Admiro muito o trabalho do Dep. Orlando Fantazini.
Atenciosamente,
Alline Pedra
O GRITO ROUBADO
(Alline Pedra Jorge, Mestra em Direito Público pela UFPE, Advogada, Professora de Direito Penal e Processo Penal da FAL, Secretaria Geral da ESMAL)
Há quanto tempo o grito nos foi roubado? Se pararmos para analisar a apatia mundial frente à violência e a violação de Direitos Humanos veremos que o grito não foi roubado do museu norueguês semana passada, mas desde os horrores das primeiras guerras, testemunhadas pela humanidade. A primeira, a segunda...a ditadura brasileira que calava nossas vozes e endurecia ou enfurecia nossos corações.

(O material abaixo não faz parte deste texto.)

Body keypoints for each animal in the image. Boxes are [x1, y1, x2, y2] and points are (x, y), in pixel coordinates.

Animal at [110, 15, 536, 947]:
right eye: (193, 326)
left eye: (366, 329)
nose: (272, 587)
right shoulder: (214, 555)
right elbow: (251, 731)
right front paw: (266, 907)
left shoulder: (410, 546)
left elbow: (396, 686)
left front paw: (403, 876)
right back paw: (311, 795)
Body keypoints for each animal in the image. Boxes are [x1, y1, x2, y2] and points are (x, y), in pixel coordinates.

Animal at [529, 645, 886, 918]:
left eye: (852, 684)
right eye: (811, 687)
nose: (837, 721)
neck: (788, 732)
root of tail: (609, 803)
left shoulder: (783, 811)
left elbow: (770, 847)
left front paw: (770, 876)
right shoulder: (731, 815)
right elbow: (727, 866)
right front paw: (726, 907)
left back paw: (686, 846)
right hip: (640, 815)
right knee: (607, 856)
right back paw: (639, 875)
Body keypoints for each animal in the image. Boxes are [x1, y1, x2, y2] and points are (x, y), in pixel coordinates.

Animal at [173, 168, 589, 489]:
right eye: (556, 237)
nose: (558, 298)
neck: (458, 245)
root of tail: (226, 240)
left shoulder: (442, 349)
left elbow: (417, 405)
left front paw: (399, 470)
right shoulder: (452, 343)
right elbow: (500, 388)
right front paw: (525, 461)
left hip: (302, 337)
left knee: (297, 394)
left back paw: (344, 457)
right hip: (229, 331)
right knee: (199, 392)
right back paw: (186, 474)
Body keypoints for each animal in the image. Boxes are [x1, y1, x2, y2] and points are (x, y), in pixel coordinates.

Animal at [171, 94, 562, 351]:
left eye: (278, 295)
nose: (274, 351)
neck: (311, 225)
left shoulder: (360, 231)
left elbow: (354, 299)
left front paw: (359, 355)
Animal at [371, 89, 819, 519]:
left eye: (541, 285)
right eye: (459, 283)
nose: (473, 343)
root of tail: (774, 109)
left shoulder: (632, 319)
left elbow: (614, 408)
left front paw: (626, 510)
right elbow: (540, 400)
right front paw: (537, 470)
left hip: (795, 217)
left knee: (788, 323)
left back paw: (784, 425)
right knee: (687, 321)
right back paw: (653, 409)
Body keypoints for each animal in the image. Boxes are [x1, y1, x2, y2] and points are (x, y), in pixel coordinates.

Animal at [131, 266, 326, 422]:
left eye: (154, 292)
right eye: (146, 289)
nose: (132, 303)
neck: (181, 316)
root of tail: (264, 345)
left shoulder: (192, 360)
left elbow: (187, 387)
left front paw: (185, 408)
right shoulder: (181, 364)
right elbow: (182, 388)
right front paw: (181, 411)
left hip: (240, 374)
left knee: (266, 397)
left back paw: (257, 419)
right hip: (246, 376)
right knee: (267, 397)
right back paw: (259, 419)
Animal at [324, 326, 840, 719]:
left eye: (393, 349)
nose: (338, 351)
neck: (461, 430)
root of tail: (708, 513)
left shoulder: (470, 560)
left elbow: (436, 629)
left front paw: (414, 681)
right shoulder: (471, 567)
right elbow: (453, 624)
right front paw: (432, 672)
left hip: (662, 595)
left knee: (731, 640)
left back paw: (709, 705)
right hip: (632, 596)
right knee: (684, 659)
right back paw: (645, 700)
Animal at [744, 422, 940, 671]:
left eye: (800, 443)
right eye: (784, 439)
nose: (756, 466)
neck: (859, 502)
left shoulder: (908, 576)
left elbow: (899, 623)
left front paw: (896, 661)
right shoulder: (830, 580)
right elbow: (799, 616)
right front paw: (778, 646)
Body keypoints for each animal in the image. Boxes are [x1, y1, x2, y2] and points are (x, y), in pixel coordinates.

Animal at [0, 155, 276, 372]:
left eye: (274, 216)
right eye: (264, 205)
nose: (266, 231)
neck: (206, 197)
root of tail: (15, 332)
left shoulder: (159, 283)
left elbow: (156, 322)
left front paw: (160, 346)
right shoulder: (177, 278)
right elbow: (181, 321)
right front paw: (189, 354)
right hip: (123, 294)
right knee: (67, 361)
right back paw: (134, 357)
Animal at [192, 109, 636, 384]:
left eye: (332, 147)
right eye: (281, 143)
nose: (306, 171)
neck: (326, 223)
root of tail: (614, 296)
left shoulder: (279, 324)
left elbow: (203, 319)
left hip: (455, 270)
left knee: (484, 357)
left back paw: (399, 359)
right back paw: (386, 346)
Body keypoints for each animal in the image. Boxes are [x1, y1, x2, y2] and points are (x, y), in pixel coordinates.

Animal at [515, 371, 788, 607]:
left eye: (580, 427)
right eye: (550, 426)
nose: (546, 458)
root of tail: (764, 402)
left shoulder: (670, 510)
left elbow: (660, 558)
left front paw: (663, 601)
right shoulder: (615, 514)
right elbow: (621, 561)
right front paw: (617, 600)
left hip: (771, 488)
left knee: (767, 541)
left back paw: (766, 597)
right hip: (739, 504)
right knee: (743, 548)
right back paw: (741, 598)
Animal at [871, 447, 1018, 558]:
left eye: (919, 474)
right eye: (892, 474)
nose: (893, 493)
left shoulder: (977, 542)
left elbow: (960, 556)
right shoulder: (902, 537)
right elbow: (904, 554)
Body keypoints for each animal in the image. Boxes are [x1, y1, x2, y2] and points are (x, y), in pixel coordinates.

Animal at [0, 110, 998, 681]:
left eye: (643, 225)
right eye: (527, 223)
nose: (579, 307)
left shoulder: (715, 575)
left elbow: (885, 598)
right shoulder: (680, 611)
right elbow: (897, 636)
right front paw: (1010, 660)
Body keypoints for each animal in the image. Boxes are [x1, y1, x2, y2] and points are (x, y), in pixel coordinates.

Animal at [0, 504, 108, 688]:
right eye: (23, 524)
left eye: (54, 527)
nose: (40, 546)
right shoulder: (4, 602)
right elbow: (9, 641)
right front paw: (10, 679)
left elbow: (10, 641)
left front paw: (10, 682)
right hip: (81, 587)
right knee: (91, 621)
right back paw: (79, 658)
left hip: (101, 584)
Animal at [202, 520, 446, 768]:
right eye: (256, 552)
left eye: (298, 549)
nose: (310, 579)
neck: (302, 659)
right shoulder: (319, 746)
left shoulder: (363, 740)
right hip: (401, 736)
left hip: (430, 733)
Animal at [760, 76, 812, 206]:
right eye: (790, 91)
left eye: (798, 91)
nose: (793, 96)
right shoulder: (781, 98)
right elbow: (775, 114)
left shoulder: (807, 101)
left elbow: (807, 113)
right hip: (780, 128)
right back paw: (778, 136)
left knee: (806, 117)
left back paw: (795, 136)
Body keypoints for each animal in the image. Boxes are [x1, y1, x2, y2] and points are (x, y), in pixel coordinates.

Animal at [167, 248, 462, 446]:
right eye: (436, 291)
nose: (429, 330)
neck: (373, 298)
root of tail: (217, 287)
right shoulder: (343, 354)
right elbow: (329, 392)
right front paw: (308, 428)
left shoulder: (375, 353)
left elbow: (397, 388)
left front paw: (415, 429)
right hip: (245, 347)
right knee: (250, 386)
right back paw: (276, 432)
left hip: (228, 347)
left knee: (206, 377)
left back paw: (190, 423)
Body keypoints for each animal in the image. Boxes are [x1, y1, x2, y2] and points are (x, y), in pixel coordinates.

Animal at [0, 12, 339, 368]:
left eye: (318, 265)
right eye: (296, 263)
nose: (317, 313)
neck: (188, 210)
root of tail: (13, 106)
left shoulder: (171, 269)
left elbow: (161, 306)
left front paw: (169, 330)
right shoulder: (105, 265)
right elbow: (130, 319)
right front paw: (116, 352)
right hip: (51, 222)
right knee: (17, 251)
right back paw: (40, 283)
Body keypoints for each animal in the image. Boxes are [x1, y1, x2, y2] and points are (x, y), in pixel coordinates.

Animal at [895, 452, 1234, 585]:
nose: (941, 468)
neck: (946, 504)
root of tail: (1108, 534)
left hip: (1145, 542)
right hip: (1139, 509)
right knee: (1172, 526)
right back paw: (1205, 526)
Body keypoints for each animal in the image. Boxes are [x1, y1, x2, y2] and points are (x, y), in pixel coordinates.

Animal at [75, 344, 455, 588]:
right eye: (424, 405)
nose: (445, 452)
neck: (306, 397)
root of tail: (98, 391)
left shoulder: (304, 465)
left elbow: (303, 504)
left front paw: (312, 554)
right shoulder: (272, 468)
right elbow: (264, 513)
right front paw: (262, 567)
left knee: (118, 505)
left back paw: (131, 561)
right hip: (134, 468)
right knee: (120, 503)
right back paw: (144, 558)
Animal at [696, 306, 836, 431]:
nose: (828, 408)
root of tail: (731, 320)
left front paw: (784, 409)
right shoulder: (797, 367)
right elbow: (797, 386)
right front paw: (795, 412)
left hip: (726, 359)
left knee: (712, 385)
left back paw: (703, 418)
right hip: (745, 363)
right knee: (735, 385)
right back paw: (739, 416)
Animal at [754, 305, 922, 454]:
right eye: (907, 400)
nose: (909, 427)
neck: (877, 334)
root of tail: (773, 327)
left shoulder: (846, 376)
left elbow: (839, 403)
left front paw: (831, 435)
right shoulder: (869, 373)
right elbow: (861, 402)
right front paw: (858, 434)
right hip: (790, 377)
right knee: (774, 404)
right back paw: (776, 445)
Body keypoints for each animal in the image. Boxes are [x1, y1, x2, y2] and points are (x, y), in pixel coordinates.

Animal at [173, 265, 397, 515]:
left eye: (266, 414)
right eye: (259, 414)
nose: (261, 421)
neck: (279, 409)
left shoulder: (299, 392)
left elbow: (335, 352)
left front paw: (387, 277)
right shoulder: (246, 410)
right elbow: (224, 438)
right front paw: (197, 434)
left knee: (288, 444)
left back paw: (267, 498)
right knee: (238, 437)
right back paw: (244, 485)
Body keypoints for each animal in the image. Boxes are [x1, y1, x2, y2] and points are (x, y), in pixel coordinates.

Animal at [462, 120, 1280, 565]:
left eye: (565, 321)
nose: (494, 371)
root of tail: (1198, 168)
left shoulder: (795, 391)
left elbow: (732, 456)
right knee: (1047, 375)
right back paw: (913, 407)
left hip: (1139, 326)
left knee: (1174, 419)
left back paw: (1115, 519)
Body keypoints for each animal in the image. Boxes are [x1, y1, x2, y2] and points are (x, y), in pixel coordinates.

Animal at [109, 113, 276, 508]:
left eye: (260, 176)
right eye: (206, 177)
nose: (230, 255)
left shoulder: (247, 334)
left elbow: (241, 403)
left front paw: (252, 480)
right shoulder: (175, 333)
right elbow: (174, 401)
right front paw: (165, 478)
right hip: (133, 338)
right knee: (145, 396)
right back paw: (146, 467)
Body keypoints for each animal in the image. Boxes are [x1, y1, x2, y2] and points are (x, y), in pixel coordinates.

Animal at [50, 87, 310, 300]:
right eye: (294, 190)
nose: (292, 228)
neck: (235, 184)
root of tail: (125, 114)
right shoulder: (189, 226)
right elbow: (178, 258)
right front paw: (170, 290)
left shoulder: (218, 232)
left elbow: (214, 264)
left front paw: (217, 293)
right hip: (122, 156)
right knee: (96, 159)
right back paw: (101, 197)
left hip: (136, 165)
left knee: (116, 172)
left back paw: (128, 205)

A ditadura brasileira perfeitamente representada em Olga que estoura nos cinemas devido ao retrato, não tanto fiel da história, mas retrato de uma história que sufocou nossos gritos por muito tempo. E ainda sufoca. Até mesmo pela vergonha se percebermos que fomos nós seres humanos que criamos aquele cenário de horror.
Os responsáveis eram os alemães.Mas eram também os ingleses, os franceses, os espanhóis e até os brasileiros que deportavam estrangeiros sem piedade, pois eram estrangeiros, e não serem humanos. Todos nós fomos responsáveis.
Apesar de não termos vivido grandes guerras, como a segunda guerra mundial, da qual timidamente fizemos parte, nós brasileiros vivemos sim, durante a ditadura, um conflito armado e calado. O governo armado, não nós cidadãos. Na Europa se exterminavam pessoas nas câmaras de gás. No Brasil, éramos torturados por querermos a liberdade e a igualdade da Revolução Francesa, e por querermos a comida e o emprego prometido. Direitos Humanos eram violados pelo governo que roubava a nossa esperança e roubava a nossa voz, aterrorizando e fazendo calar através das suas torturas.
E hoje, que grito calamos? Calamos a fome, com a cola, calamos os mendigos, tirando suas vidas, calamos as crianças, sem ensinar-lhes o bê a ba. Calamos os presos, aglutinados em celas insalubres e superlotadas, calamos os Idosos com o Estatuto, mas não o aplicamos pois cobramos contribuições sobre suas aposentadorias. Calamos o trabalhador, que atravessa o morro em silêncio com medo dos tiros de AR 15 que poderão atingi-lo, calamos a Polícia, que tem medo de agir, calamos as mulheres, que não denunciam seus agressores após as românticas e mentirosas promessas de dias melhores, calamos o choro das mães dos adolescentes assassinados diariamente, calamos o Índio, queimamos o Índio, calamos os garimpeiros, matamos os garimpeiros, calamos as adolescentes, violentamos as mulheres meninas e exportamos seu sexo, assim como o frango e a soja exportados para o mundo todo, calamos o negro dando vagas nas Universidades, calamos o eleitor, sem nunca ensiná-lo a votar.
E quem fala nas próximas eleições? E quem grita nas propagandas políticas? Não é o povo que grita, e a voz daqueles que nos calam, que abafam nossa voz, e que continuarão assim fazendo se não reagirmos.
O grito foi roubado. O nosso grito foi abafado. Devemos recuperar a nossa voz. E gritar como gritamos BRASIL nas Olimpíadas ao torcer para os meninos do volley, ao torcer para o volley de praia, para o judô, o iatismo, a ginástica, para o nosso maratonista que foi passado para trás por um louco irlandês, assim como o povo brasileiro é passado para trás eleições após eleições. Acorda Brasil? Grita Brasil, e recupera a nossa voz.